*Work to be completed*
Extract, from the records beneath this instruction, each line that contains the word "TRẦN".

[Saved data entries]
----
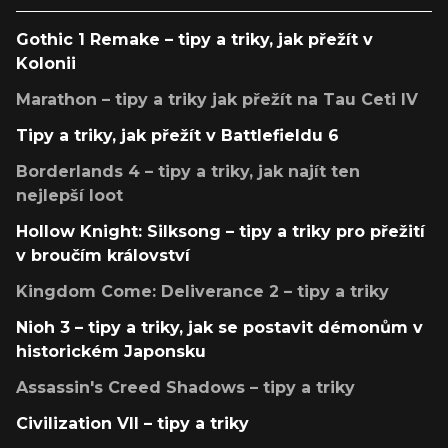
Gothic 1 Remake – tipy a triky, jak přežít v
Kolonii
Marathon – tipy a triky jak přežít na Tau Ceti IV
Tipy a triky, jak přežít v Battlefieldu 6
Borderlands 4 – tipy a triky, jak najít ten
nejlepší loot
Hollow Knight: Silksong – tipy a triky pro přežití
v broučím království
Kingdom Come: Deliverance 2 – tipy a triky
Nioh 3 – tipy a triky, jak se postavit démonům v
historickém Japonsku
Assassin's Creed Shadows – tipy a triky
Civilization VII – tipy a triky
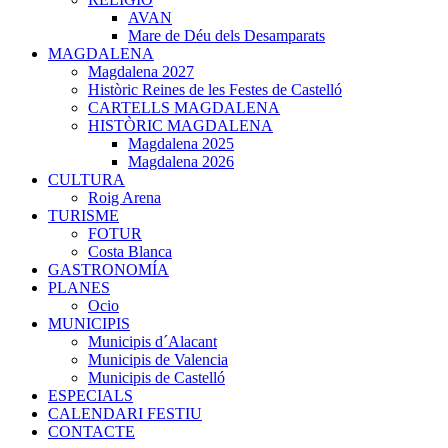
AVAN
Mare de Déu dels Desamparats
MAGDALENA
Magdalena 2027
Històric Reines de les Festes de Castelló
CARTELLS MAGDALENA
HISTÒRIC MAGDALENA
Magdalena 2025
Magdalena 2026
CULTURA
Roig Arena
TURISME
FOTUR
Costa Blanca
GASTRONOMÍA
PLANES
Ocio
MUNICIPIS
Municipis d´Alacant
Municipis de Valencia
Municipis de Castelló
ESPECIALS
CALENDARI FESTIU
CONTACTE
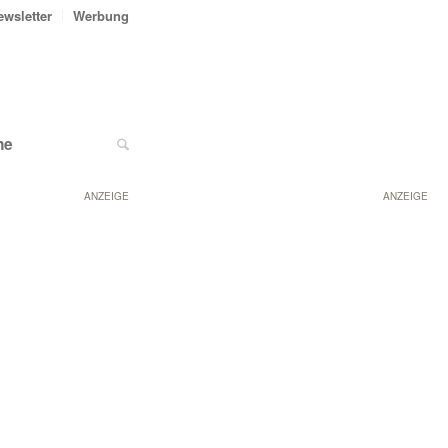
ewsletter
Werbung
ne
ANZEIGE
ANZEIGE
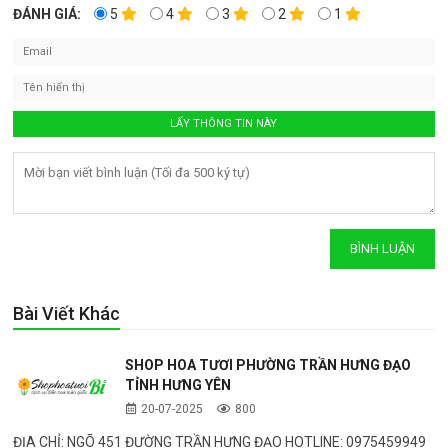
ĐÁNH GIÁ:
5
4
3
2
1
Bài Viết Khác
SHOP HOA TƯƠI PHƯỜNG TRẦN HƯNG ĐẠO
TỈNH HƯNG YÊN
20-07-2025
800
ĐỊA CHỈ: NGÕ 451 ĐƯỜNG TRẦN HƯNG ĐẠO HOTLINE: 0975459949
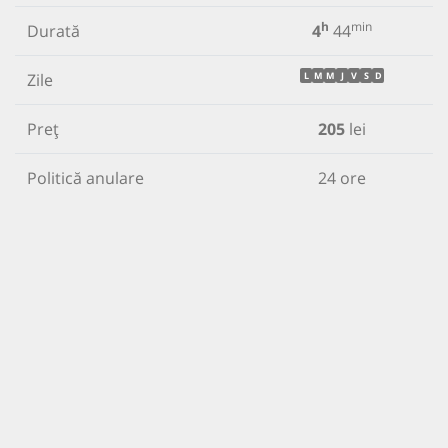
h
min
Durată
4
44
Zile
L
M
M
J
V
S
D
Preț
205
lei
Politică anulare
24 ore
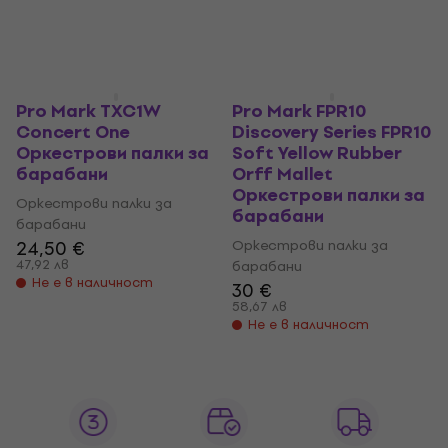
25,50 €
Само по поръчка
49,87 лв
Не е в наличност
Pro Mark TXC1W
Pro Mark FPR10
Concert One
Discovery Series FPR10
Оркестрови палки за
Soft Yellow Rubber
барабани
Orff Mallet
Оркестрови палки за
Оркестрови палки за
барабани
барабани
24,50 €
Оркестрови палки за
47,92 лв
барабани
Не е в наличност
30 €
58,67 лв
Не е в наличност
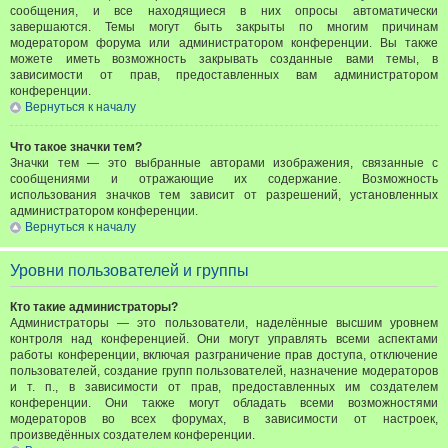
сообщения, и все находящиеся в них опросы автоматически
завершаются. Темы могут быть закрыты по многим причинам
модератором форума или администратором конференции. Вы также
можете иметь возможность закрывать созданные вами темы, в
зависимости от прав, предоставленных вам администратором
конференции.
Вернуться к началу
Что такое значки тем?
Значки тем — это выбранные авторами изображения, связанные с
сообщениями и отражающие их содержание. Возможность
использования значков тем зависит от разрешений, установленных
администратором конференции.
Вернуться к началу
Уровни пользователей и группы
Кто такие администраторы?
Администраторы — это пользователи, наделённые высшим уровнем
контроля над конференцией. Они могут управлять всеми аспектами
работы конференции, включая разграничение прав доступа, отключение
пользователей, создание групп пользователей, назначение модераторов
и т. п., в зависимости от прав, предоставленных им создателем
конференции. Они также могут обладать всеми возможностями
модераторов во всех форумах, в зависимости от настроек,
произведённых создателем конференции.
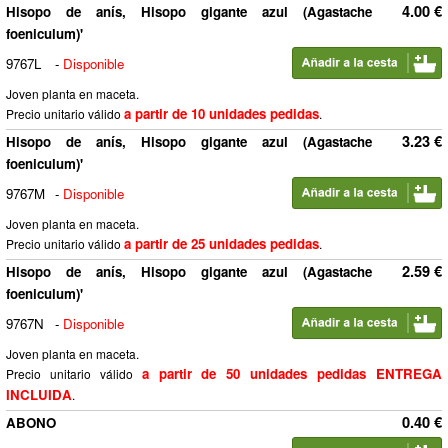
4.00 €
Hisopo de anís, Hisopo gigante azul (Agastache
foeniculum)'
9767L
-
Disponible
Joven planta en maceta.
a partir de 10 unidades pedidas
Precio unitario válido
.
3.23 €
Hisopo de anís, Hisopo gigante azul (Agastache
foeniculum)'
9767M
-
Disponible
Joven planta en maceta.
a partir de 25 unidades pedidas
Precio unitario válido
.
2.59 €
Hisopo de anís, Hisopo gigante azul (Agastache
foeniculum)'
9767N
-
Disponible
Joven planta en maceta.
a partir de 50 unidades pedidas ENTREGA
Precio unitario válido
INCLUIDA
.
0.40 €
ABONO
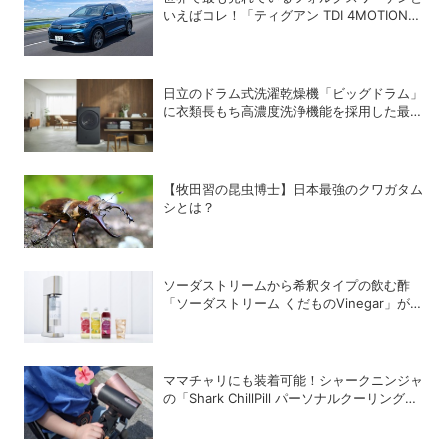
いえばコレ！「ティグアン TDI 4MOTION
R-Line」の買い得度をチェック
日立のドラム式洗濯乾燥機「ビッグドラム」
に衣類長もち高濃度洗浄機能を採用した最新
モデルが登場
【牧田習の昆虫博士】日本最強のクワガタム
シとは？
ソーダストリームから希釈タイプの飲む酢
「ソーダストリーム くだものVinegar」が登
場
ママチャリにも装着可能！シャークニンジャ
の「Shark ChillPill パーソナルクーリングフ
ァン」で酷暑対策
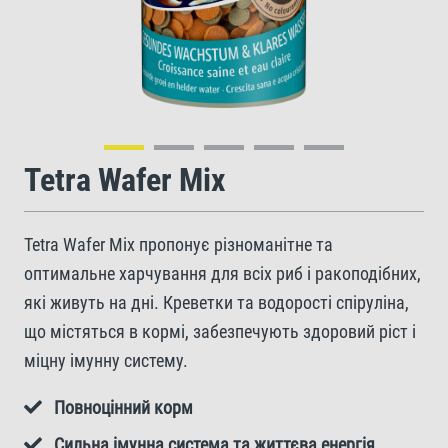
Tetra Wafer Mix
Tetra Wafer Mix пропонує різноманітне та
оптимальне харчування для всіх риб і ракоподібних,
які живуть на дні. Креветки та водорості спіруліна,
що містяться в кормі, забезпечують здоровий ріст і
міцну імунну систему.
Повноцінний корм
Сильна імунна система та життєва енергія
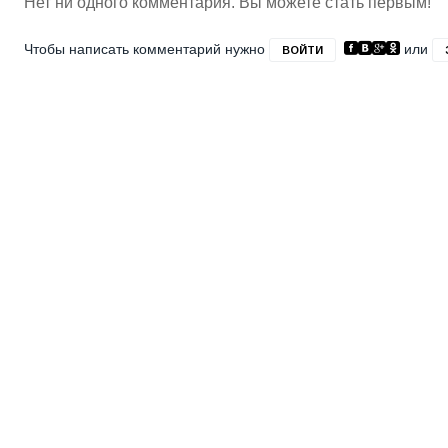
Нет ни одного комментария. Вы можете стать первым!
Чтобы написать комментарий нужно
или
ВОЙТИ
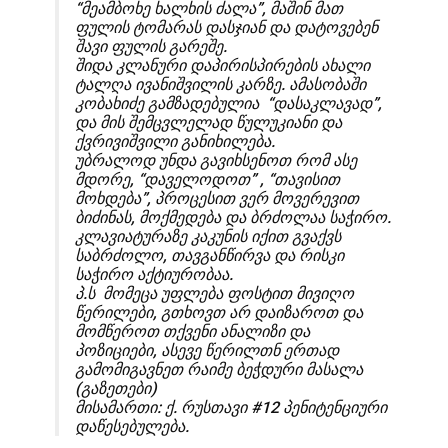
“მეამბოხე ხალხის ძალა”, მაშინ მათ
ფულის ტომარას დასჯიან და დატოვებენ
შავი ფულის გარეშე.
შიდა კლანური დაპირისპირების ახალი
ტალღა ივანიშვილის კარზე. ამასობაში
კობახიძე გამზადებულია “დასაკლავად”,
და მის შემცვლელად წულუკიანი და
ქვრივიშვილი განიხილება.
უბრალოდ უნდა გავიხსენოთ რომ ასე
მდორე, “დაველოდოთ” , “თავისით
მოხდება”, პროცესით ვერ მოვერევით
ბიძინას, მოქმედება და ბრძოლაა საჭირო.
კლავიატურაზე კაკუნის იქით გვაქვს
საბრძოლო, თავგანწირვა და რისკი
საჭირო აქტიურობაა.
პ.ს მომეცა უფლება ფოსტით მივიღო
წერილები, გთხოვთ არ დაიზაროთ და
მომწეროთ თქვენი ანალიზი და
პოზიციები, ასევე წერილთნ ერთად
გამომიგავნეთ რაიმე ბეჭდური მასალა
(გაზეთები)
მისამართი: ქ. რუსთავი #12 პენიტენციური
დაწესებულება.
----
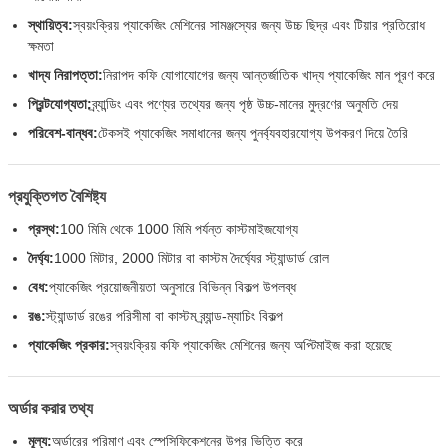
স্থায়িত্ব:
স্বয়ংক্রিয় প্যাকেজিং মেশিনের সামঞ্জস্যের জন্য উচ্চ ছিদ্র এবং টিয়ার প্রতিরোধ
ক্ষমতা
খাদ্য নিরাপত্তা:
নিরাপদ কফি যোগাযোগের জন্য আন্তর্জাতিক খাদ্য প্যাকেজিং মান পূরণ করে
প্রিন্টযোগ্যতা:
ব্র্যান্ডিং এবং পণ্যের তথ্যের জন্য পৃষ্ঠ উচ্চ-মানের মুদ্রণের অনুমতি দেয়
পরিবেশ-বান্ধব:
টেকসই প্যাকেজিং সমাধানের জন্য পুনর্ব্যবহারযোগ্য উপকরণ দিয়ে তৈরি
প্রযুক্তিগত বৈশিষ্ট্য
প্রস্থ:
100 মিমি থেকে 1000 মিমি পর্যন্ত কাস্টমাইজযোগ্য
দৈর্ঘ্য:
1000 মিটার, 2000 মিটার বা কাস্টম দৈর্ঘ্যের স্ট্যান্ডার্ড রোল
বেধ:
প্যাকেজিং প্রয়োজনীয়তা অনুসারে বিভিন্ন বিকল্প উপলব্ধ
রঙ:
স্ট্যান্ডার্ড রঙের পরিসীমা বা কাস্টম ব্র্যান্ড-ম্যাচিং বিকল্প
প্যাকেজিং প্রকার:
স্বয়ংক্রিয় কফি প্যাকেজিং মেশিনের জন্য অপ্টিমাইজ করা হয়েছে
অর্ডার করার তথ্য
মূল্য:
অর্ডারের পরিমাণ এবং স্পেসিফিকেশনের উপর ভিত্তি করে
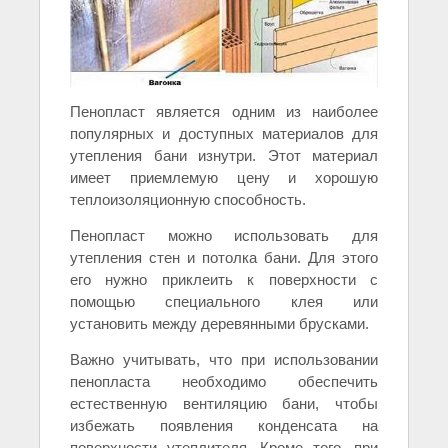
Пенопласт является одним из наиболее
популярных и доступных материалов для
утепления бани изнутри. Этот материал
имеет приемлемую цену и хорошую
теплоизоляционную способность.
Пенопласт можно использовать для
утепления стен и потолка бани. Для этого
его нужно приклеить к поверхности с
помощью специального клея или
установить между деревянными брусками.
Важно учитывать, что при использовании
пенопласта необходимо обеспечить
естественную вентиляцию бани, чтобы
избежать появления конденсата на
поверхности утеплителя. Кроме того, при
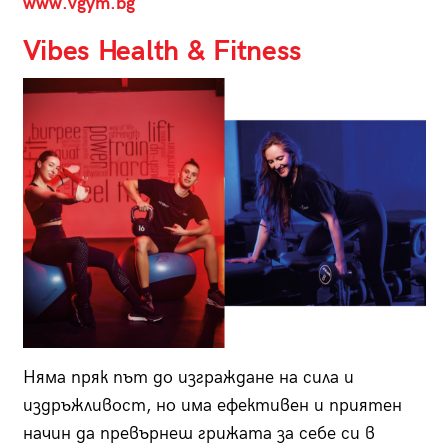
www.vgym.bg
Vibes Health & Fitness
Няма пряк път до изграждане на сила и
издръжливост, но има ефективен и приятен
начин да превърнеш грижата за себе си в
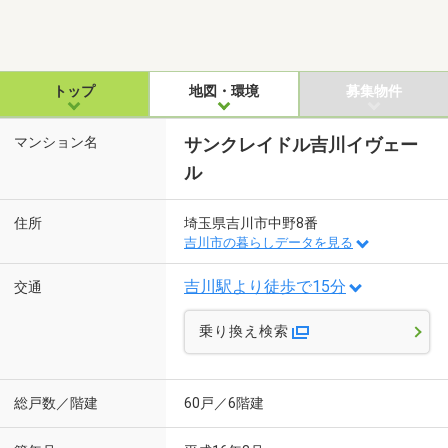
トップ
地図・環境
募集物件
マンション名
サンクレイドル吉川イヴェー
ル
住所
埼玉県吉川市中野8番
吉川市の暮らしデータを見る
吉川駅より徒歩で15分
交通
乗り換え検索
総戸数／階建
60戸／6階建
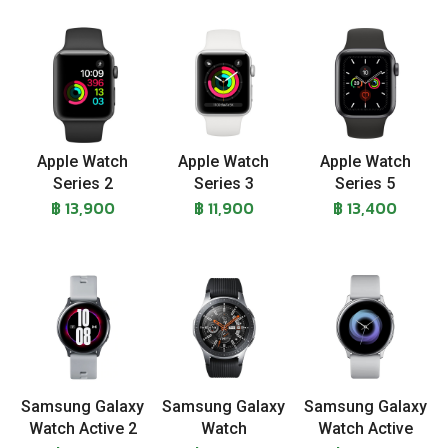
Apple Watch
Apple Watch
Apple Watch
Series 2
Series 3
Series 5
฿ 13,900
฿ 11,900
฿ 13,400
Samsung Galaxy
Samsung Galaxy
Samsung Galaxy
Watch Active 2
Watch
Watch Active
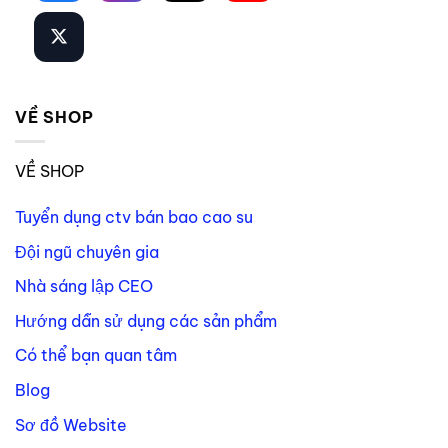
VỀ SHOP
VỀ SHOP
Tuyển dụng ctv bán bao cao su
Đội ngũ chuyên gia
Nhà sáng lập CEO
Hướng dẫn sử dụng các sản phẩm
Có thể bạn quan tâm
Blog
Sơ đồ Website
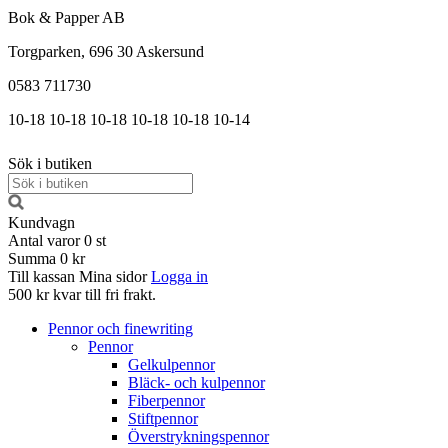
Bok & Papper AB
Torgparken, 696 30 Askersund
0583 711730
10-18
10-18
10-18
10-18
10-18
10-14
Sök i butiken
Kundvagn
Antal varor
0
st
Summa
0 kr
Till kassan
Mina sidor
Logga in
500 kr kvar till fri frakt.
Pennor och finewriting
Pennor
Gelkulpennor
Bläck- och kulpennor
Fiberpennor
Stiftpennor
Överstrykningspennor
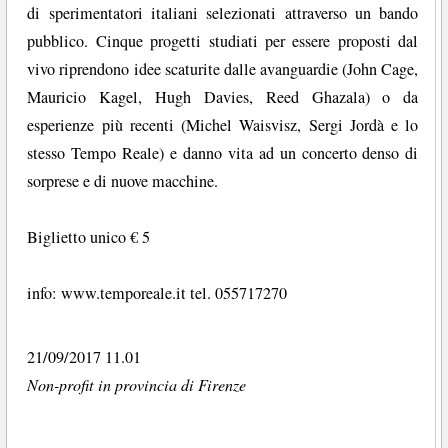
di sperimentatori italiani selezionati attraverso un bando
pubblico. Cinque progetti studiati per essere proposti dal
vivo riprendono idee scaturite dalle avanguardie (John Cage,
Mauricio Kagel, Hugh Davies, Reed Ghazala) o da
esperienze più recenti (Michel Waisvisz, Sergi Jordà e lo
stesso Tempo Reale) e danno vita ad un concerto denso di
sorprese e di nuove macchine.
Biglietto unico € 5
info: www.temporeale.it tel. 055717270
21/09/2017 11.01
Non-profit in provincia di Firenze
----
*Solution to the problem*
SHOP HOA TƯƠI PHƯỜNG TRẦN HƯNG ĐẠO
ĐỊA CHỈ: NGÕ 451 ĐƯỜNG TRẦN HƯNG ĐẠO HOTLINE: 0975459949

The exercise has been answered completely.